*** Sayfa alıntısı
Sayfalar

19 Şubat 2013 Salı

HAYATIN ŞAŞMAZ GERÇEKLERİ


Kamera;Güven Selçuk



HAYATIN ŞAŞMAZ GERÇEKLERİ

  Hayatın şaşmaz gerçekleri vardır; siz ne yaparsanız yapın, insanın algıladığı yaşam hangi hüznü ve sevinci yaşıyorsa yaşasın, hayatın vazgeçilmezliği içinde şaşmaz gerçekleri, kendi döngüsünü sürekli tekrarlar. Bu tekrar, o canlıya verilen ömrün son nefesine kadar, bilinen şaşmazlık içinde sürüp gider.
******
▶ _Yazılı alıştırma A_
Veri satırlarını ilk satırdan başlayarak "Based on the photo, you" ifadesinin geçtiği satıra kadar, o satır da dahil, aynen kopyalayın.
Sayfa alıntısı ile veri satırları arasında herhangi bir bağ yoktur.
*** Sağlanan veriler
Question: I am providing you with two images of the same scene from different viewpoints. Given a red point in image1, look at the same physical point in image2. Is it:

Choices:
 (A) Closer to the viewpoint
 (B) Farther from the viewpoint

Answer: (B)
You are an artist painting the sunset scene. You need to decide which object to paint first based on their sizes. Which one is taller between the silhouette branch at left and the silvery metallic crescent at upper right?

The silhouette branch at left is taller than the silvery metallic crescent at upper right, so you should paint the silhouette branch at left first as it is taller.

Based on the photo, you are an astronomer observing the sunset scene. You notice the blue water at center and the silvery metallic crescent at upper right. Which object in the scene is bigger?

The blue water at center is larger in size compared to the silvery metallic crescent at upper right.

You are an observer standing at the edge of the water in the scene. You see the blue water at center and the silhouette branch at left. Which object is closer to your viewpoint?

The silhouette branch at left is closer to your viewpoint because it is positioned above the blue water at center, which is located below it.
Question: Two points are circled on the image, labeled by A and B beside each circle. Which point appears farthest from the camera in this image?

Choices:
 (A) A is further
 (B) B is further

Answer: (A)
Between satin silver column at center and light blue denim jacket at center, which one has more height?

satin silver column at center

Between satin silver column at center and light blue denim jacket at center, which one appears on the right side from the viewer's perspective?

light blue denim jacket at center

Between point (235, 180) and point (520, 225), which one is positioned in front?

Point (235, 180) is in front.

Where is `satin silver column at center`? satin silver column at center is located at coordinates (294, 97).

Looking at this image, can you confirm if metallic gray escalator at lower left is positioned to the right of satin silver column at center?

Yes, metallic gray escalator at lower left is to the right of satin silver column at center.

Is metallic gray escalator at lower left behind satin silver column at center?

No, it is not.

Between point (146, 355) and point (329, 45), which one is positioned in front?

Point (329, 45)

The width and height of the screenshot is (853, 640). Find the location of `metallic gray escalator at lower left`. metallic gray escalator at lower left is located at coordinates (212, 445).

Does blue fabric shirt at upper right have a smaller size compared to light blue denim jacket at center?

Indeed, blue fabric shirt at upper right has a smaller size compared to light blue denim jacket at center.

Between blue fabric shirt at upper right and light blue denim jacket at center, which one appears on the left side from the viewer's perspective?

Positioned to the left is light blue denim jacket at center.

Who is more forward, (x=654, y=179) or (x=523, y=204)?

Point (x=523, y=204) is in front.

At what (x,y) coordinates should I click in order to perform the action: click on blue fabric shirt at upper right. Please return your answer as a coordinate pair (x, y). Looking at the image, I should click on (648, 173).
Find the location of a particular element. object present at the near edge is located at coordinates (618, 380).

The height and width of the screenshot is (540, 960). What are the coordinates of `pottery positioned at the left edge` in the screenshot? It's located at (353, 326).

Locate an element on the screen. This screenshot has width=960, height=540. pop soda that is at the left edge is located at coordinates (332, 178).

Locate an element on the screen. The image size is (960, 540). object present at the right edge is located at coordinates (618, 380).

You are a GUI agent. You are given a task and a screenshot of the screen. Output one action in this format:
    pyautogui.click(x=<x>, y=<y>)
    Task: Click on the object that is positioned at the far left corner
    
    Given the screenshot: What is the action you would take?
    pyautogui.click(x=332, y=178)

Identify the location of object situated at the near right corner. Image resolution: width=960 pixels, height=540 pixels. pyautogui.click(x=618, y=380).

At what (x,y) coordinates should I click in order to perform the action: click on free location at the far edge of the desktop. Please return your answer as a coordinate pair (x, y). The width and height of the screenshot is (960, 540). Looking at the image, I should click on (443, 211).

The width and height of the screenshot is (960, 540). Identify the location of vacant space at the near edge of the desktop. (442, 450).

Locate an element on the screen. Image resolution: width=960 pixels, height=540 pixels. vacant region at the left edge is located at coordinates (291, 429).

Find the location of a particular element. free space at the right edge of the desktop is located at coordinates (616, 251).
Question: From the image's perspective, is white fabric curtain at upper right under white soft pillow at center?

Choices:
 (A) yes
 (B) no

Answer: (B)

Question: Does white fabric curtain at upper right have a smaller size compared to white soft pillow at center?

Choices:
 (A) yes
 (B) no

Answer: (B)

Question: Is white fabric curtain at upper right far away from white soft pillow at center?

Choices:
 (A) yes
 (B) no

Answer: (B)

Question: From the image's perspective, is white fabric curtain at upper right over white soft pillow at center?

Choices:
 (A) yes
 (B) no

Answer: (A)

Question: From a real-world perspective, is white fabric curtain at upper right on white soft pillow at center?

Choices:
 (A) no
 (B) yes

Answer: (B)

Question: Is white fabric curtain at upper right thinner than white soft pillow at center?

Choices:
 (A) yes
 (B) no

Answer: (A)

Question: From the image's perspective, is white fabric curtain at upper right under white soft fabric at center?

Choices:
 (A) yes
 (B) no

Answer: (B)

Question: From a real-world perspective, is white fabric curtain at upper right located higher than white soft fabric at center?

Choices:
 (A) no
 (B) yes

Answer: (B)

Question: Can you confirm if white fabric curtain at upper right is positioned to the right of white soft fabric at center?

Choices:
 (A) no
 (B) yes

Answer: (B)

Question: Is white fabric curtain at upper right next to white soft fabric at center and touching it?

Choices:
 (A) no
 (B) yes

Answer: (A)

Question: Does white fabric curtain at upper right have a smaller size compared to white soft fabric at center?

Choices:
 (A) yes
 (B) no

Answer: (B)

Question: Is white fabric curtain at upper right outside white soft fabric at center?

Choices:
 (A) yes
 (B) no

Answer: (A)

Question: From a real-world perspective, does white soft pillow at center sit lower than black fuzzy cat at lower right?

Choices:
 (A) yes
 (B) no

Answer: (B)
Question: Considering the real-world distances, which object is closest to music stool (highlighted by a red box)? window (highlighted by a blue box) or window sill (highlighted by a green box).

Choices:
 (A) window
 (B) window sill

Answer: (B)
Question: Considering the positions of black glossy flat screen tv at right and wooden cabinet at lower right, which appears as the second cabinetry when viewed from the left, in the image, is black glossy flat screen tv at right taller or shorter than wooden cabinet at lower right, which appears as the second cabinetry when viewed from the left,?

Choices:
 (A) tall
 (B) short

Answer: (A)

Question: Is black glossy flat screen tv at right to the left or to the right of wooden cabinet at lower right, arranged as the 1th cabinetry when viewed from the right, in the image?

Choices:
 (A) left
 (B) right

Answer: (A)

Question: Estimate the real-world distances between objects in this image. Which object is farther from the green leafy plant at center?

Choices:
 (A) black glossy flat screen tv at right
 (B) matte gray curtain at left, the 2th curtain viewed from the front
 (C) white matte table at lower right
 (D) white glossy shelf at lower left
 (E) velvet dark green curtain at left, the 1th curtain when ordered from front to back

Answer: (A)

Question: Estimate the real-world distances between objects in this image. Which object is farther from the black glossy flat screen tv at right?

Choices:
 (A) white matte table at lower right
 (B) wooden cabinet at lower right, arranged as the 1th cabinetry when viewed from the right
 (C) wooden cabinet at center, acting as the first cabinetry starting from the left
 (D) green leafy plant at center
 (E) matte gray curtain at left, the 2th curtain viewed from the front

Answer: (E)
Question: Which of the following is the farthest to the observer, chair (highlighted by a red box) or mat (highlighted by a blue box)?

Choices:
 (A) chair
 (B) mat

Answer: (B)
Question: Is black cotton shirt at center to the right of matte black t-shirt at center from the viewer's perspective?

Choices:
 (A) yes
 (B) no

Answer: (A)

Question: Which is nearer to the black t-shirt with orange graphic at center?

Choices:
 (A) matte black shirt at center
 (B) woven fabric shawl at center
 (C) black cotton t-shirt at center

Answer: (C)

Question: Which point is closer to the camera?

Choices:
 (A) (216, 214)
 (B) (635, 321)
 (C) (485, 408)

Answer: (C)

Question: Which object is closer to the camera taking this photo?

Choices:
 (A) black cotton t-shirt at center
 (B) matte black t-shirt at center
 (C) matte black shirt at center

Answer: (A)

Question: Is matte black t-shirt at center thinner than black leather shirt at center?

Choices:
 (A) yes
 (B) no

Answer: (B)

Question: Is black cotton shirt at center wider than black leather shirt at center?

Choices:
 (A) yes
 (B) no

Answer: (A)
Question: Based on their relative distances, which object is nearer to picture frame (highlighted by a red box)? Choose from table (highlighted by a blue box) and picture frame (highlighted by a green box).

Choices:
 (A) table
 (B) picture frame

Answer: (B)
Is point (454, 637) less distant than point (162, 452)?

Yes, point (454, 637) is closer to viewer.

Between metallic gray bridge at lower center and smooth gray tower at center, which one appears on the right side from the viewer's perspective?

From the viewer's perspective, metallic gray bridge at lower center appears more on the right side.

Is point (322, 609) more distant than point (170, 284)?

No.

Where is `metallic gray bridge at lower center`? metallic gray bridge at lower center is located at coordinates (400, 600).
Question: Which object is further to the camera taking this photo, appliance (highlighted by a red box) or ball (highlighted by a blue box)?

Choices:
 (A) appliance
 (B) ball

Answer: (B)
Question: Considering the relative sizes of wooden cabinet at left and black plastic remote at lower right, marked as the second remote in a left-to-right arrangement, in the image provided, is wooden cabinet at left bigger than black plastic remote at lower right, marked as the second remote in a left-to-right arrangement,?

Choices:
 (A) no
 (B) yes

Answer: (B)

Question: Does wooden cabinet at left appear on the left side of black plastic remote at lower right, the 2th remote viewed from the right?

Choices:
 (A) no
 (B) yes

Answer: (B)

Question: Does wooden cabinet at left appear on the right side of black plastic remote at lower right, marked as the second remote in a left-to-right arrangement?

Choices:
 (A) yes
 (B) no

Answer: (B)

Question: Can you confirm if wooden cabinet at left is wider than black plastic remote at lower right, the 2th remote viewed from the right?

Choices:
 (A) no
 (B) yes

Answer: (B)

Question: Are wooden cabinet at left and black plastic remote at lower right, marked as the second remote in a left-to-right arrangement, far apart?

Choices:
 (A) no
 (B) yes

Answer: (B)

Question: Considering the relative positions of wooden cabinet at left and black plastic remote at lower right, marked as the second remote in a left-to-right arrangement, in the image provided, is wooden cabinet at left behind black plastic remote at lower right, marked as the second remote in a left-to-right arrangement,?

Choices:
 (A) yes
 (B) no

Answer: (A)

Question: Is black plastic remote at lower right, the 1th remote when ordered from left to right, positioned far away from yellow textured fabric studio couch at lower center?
******
▶ _Yazılı alıştırma B_
Sayfa alıntısına göre aşağıdaki soruları cevaplayın.
(i) Yazı hangi tarihte ve hangi günde yayımlanmıştır?
(ii) Kamera kime atfedilmiştir?
(iii) Hayatın şaşmaz gerçeklerinin döngüsündeki tekrar ne zamana kadar sürer?

▶ _Beklenen cevap A_
Question: I am providing you with two images of the same scene from different viewpoints. Given a red point in image1, look at the same physical point in image2. Is it:

Choices:
 (A) Closer to the viewpoint
 (B) Farther from the viewpoint

Answer: (B)
You are an artist painting the sunset scene. You need to decide which object to paint first based on their sizes. Which one is taller between the silhouette branch at left and the silvery metallic crescent at upper right?

The silhouette branch at left is taller than the silvery metallic crescent at upper right, so you should paint the silhouette branch at left first as it is taller.

Based on the photo, you are an astronomer observing the sunset scene. You notice the blue water at center and the silvery metallic crescent at upper right. Which object in the scene is bigger?

▶ _Beklenen cevap B_
(i) 19 Şubat 2013, Salı
(ii) Güven Selçuk
(iii) O canlıya verilen ömrün son nefesine kadar